HG2051 (AY23/24) Project 2: Group assignment

Introduction

This project constitutes 30% of your final grade for HG2051. Please work on the final program in groups of 2-3 and report together.

Project 2: Text classification

Text classification is a general term for automatically identifying properties of a text based on its linguistic content. For this project you will develop a program that classifies short SMS messages based on whether they are spam or not (ham). The initial project code in this repository will help you to get started, along the following lines:

  1. The corpora you will primarily be using are located in the datasets subfolder of your repository, and a brief explanation of each are given here:

    SMSSpamCollection.txt - this is the full UCI dataset, which is compiled from various sources. It contains both ham and spam labeled messages. You can view and read more about the dataset here.

    SMSSpamCollection_500.txt - this is a set of the first 500 messages from the dataset above, and is used in your starter code for testing.

    sms_corpus_NUS-ham.txt - this is the full SMS corpus developed by NUS Singapore for machine learning & NLP. All of these messages are actual messages collected in Singapore from study participants. I have reformatted the data to match the format of the other datasets. You can read more here.

    email_corpus_lingspam.txt - this is a set of real emails from the Linguist List (a listserve site for dissemination information about linguistics) along with spam emails. I have reformatted the data to match the other datasets, including ham and spam labels. This is the dataset you will be using for evaluation, and you should not use it for training your classifier. You can download the original dataset here. The zipped folder contains a readme file explaining the data.

The SMS spam collection from UCI will be the set of data that you will use for training and testing the classifier. Since each of the messages in this corpus has already been classified as spam or ham, this allows us to see how well a basic Naive Bayes NLTK classifier works.

  1. Create a list of spam words and ham words based on the labels of the short texts. You can either use the same dataset of messages or another that you can find online. Once you have sorted and filtered the words, perhaps via frequency distributions, write a function that uses these words in conjunction with the NLTK classifier to classify the messages and improve on the base score (83% accuracy on emails). This process is known as feature selection/engineering - the goal of the project is to implement other “features” that you can identify which might improve your classification. Some ideas for sentiment analysis of movie reviews can be found here. Keep in mind that successfully differentiating between real and fake messages/emails may require different features than for differentiating between the sentiment of movie reviews.

  2. Once you have determined the features that you want to extract, write a function that automatically extracts these features from the text as a dictionary. Then use the function to create a list of tuples, where the first item of the tuple is the dictionary of features and the second item is the category/classification (“ham” or “spam”) of the text.

  3. Split the dataset for training and validation to see how/whether your features improve classification using, i.e. the Naive Bayes classification algorithm in NLTK. It is important that whatever classifier you use, the training data is kept separate from the testing/validation set, otherwise you are simply letting the model “memorize” inputs (overfitting) and it will not generalize well to other datasets.

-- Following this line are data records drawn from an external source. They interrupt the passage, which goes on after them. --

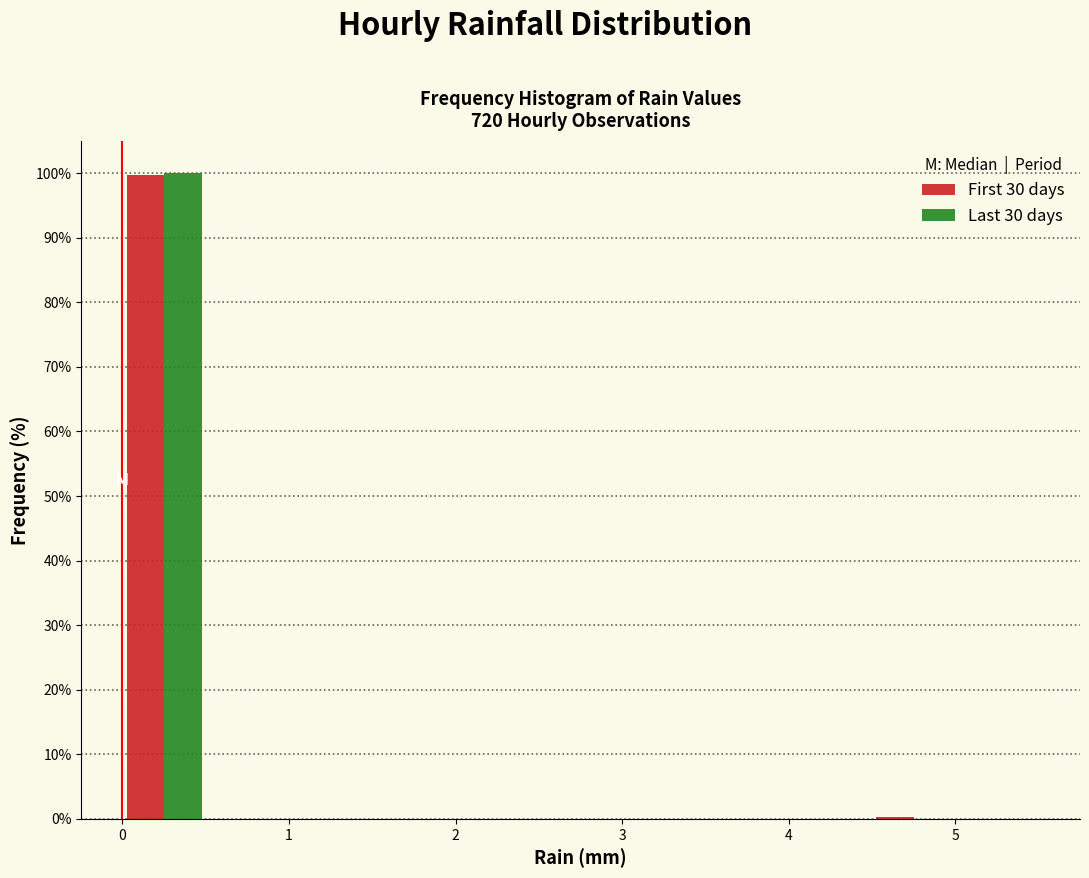

Reading left to right, list every range on the x-axis with the height of the bar of each series over it. The values are not printed on the chart, so give them approximately, as read against the axis.

0.0 to 0.5: First 30 days=100	Last 30 days=100
0.5 to 1.0: First 30 days=0	Last 30 days=0
1.0 to 1.5: First 30 days=0	Last 30 days=0
1.5 to 2.0: First 30 days=0	Last 30 days=0
2.0 to 2.5: First 30 days=0	Last 30 days=0
2.5 to 3.0: First 30 days=0	Last 30 days=0
3.0 to 3.5: First 30 days=0	Last 30 days=0
3.5 to 4.0: First 30 days=0	Last 30 days=0
4.0 to 4.5: First 30 days=0	Last 30 days=0
4.5 to 5.0: First 30 days=under 1	Last 30 days=0
5.0 to 5.5: First 30 days=0	Last 30 days=0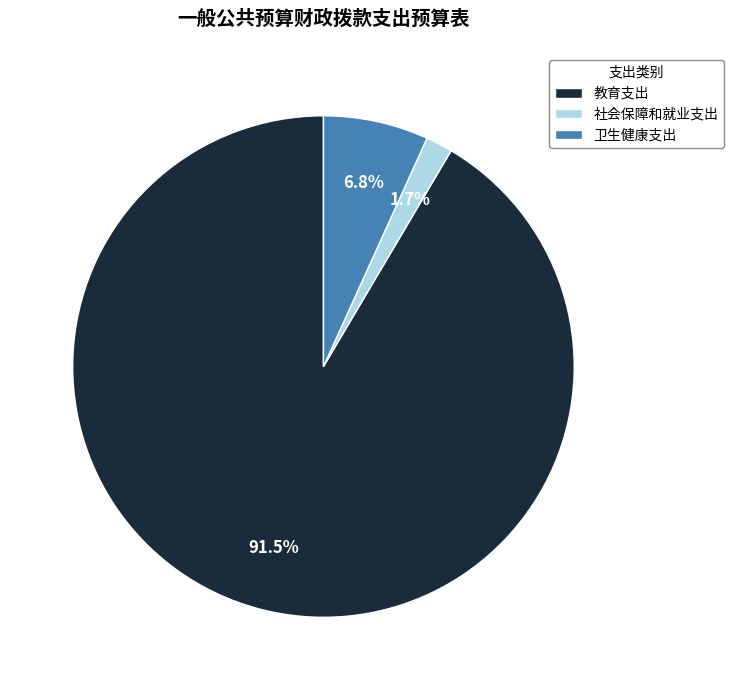

Between 社会保障和就业支出 and 教育支出, which is larger?

教育支出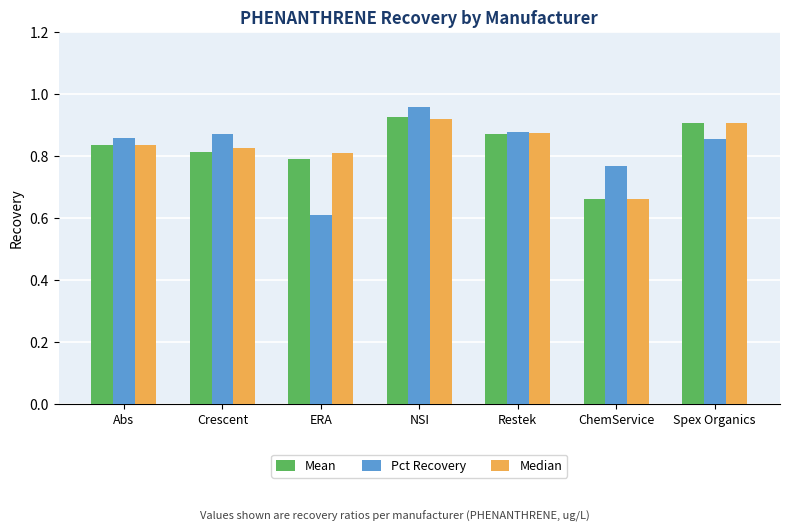

Which series changed the most between NSI and Spex Organics?

Pct Recovery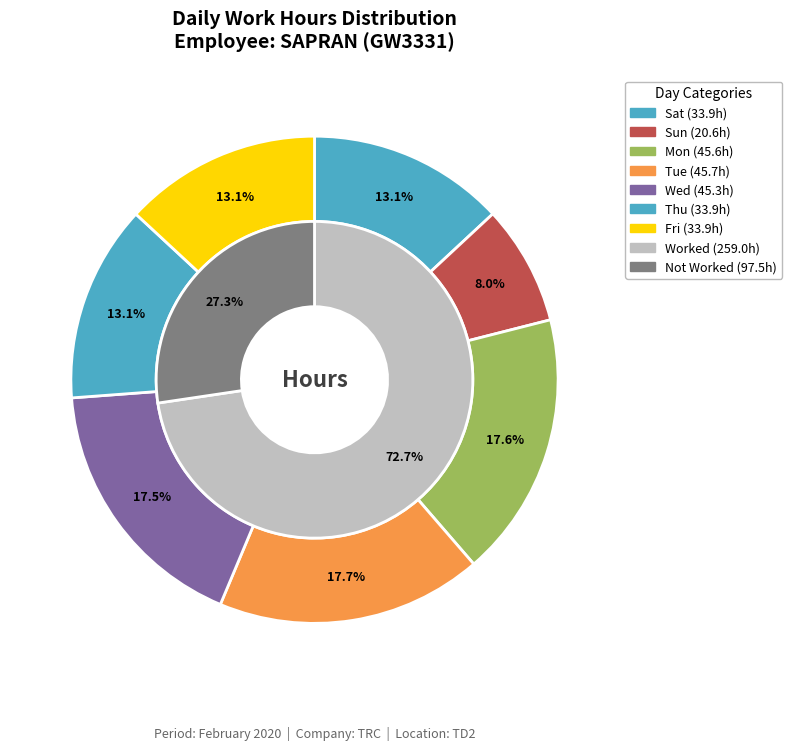

Does 25 account for over 50% of the chart?

No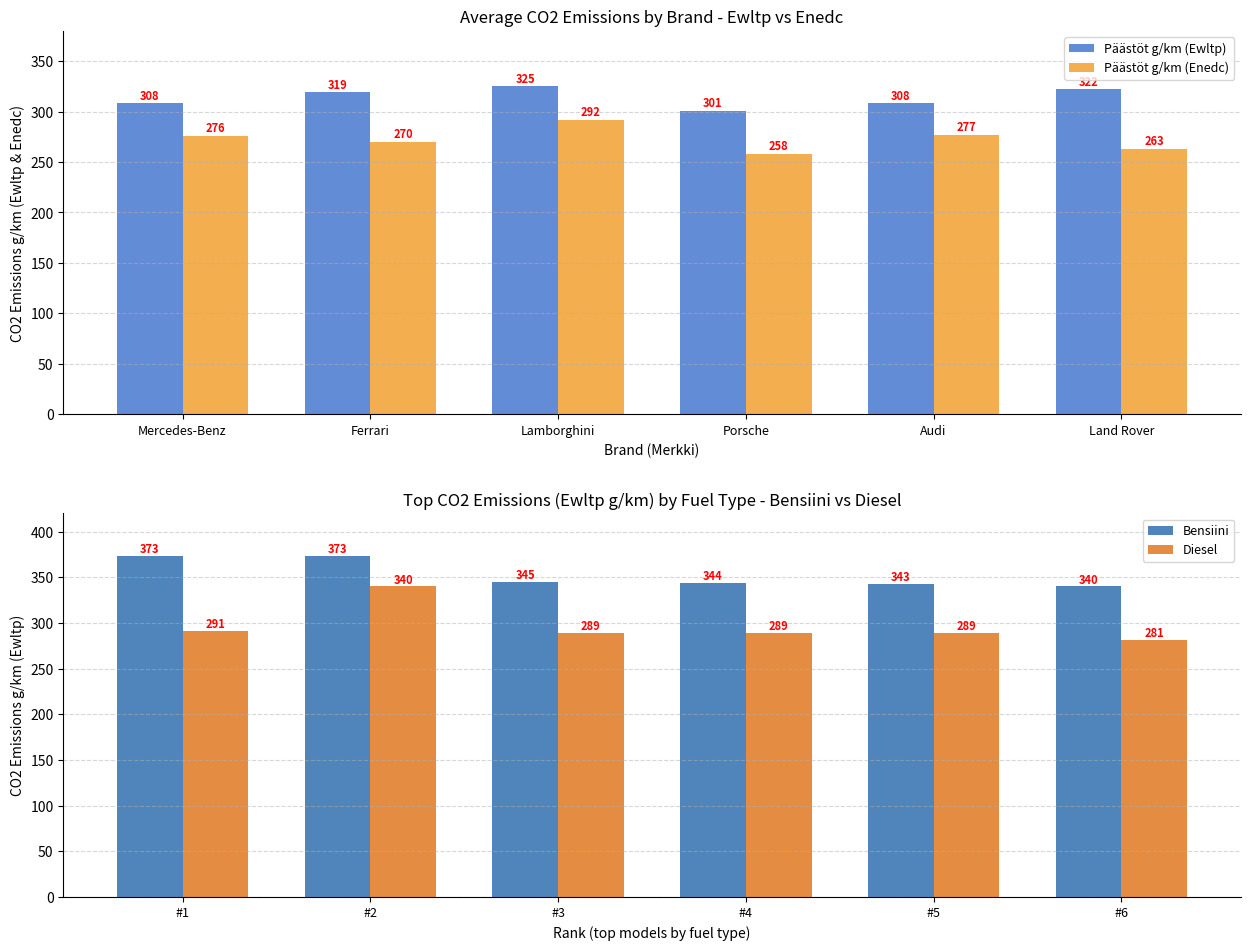

How many values in the Bensiini series exceed 345?

2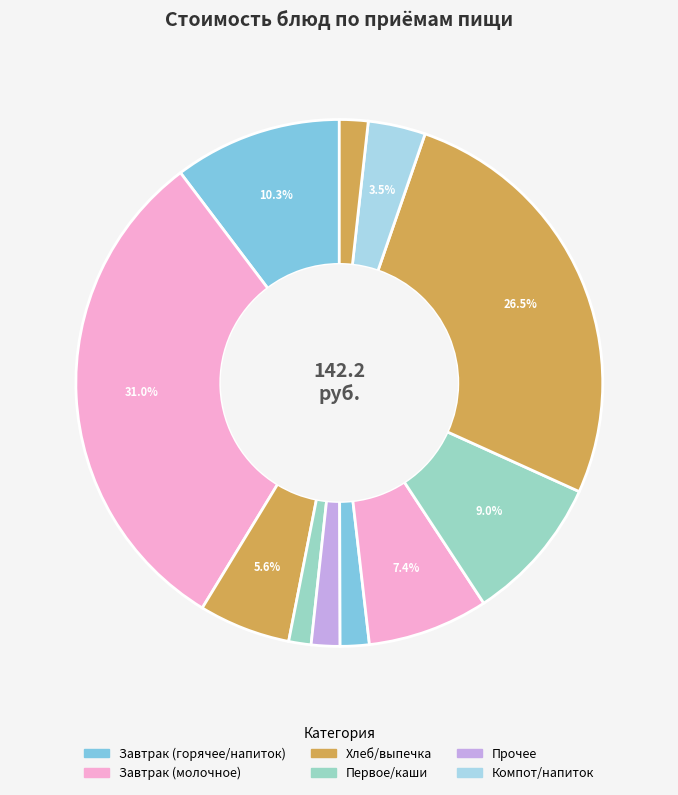

To the nearest percent, what is the difference between the largest and smallest slice percentages?

30%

  4. Once you have a model that you think works pretty well on the SMS dataset, test its accuracy on the email dataset (which you have not used for training) to see how well it classifies email texts as ham/spam. At this point, you can train your classifier on the complete SMS dataset, since your email dataset is being used for testing (it is ‘unseen’). Additionally, you can incorporate other datasets (like the complete NUS SMS dataset or other datasets you can find online) into your training data. If you do use other datasets, make sure to include them in the git repository (under the datasets folder) and include links to your sources in your code/writeup. Your team’s ultimate goal is to improve the accuracy of your classifier on the unseen email dataset.

  5. This code is simply a starting point for exploration. What other features can you think of and implement to improve accuracy? How does the accuracy improve with different splits? Try to implement other classifiers and see how they perform on this dataset. Are there other lexical resources/corpora or algorithms within NLTK or from other sources that can improve your results? What is the best accuracy you can get? How does the genre of text (sms/emails) affect your classifier’s results?

  6. With your group, write a roughly 5-page paper (no longer than 10 pages) describing your goals, data, process, and results, and discussing some of the concerns identified in point 6. This paper should include relevant linguistic information and citations for your sources. Submit the paper as a PDF along with your annotated/commented Python code in a Github repository. The PDF should also be submitted via TurnItIn.

Output

Your final updated repository should include a README.md file (replace this one) with a brief summary of the project and a list of the items in the repository along with a brief description, a single python script or a set of scripts/folders containing code to build your classifier and assess its performance on the email_corpus_lingspam dataset, an output.txt file that contains the accuracy results of 10 runs of your final classifier being trained on the SMS+ dataset and evaluated on the email corpus dataset, and a PDF of your 5-10 page paper describing your goals, data, process, and results.